Читать книгу Отара уходит на ветер - Алексей Леснянский - Страница 6

1

Оглавление

Тпру-у-у – разогнался! Подождёт легенда. Надо сначала ввести читателя в местность, степь описать; так все маститые литераторы делают. А я хочу быть маститым. И чтоб масть была вороная, как у нашего жеребца Цезаря. Он авторитет по праву: сам беспрестанно ржёт, а табуну не до смеха.

Прямо не знаю, что и делать. По идее сейчас надо щедрой рукой швырнуть на страницу россыпь степных красот, распространиться на пяти с половиной листах о бескрайности пространств и уникальных каменных стелах на пупках курганов. Так вот это не ко мне, читатель. Это тебе надо идти к местным поэтам, приезжающим в степь в качестве гостей. Для них она и красивая, и бескрайняя, и широкая, и какая там ещё. Для меня же и моих товарищей степь – это трава да трава. Вон там – добрая. Там – средняя. Там – никудышная. Там – выбитая скотом. Там – под покосы пойдёт. Там – веники одни. Там – болотиной отдаёт, овца забракует. И много ещё разных «там» с массой информационных, хвалебных и уничижительных оттенков.

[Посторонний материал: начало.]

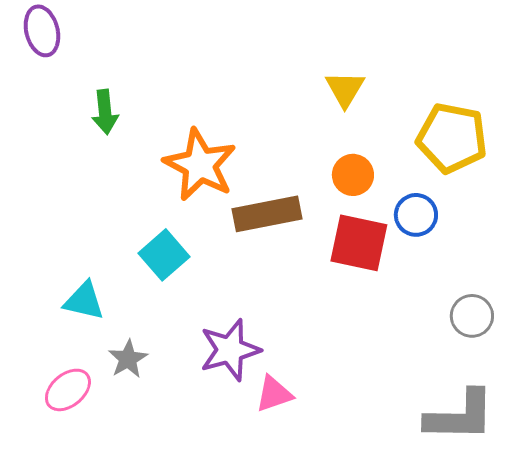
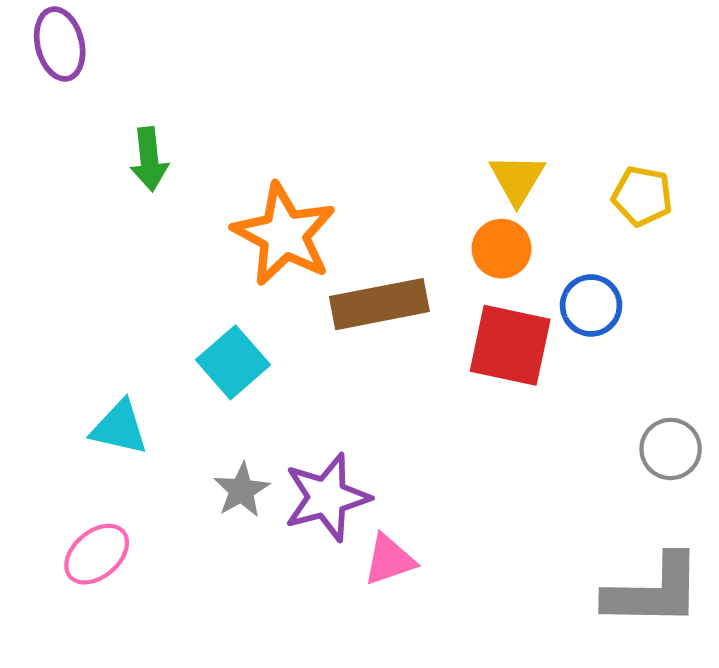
yellow triangle: (345, 89) -> (517, 179), moved
yellow pentagon: (452, 138) -> (642, 196), size x0.6
gray star: (128, 359) -> (242, 490), moved

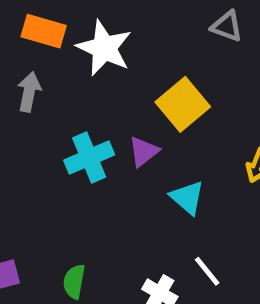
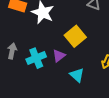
gray arrow: (29, 92) -> (12, 51), moved

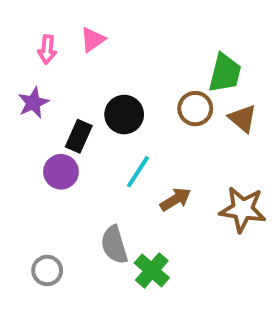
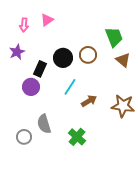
green trapezoid: (225, 73) -> (114, 37), turned -35
brown circle: (195, 109) -> (88, 55), moved
gray semicircle: (114, 245) -> (44, 124), moved

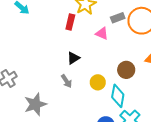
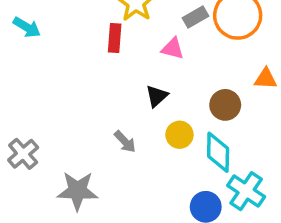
black triangle: (73, 58) -> (157, 96), moved
gray star: (35, 104) -> (77, 191), turned 30

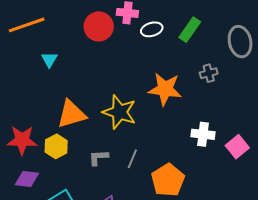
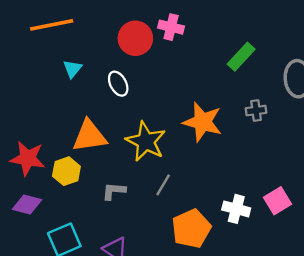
white ellipse: (152, 29) -> (118, 84), moved, turned 70
white cross: (203, 134) -> (236, 209), moved
gray line: (132, 159) -> (163, 185), moved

Какая уж там степная красота – не знаю даже. Накладывали мы как-то с хакасом Лёхой Боргояковым сено на телегу. Весной дело было. За зиму сено в зароде сильно спрессовалось, выдёргивали его на волю клочками, буквально по волосинке, если сравнить зарод с человеческой шевелюрой. Когда на телеге образовалась приличная копна, над нами журавлиный клин показался. Мы на минуту оторвались от работы и подняли глаза к небу.

– Красиво, – подмигнул Лёха с воза, чтобы угодить мне, потому что в его понятии для городского человека да ещё писателя клин в небе – это красиво.

– Ага, – ответил я, чтобы не разочаровать Лёху, хотя после чистки загонов и загрузки сена никакой красоты в клине не видел.

– Шестнадцать их, – произнёс Лёха. – Три пятёрки и один на остатке, – ещё раз пересчитал он журавлей для верности, как пересчитывал овец в расколе.

– Да какая разница, – сказал я. – Количество для красоты неважно.

– Как это неважно? – не согласился Лёха. – В прошлом году двадцать одна голова в клине была, сейчас – шестнадцать. Убыло же, уже не так красиво.

– Может, это вообще другой клин, – заметил я. – Чё клиньев на свете мало?

– Ни фига, это прошлогодний клин, – упёрся Лёха. – Просто вашенские шмаляют по журавлям почём зря.

– Типа, вашенские не шмаляют, – вступился я за городских.

– Нашенские – по зайцам да по лисам, сено накидывай давай, – зло произнёс Лёха, и я понял, что беседа окончена.

Разговоры людей, живущих и работающих в степи, как правило, носят прикладной характер. Однако как много могли бы почерпнуть для себя поэты, любящие степь в отдалении, если бы послушали препирательства бывалых чабанов о том, где надо пасти скот. Перо рафинированных рифмоплётов онемело бы от живости и сочности языка пастырей, от обилия тех художественных средств, которые идут в ход, когда, например, Лёнчик доказывает Петрухе, что пастьба за Бездонкой – скоту на погибель, курам на смех и хозяину на фиг. И даже запестрят в воздухе «калории», «продуктивности», «белково-углеводные балансы» – пусть и не к месту употреблённые, но такие вкусные, что хоть со сметаной макай. Если перед спором мужики выпьют, то можно не только записывать за ними, но и снимать их. Бурьян в двухстах метрах от Волчьей пади очень бы удивился, если бы узнал, что он что-то вроде прекрасной дамы, из-за которой Лёнчик разодрался с Петрухой.

При этом пастухов надо именно подслушать, не показываясь им на глаза. Пугливый они народ. Зайдёте в лобовую атаку с камерой, диктофоном, записной книжкой, и мужики заблеют, замычат что-то невнятное под стать своим питомцам, но, скорей всего, вообще замолчат. Желание у них будет одно: удрать от вас за тридевять земель. Сразу явятся какие-то непоеные телята, сбитая спина кобылы, которую надо срочно подлечить, совхозный зерноток, на который необходимо сию минуту ехать за отрубями, так как на смене кум-сват-брат, он не обидит, отпустит, как для сэбэ.

В общем, никакая степь не широкая, не бескрайняя и подобное. Она разная. Это универсальное определение даёт ей право быть крайней и бескрайней, как тёща, осенней и весенней, как воинский призыв, ветреной и постоянной, как девушка, тоскливой и весёлой, как уж придётся.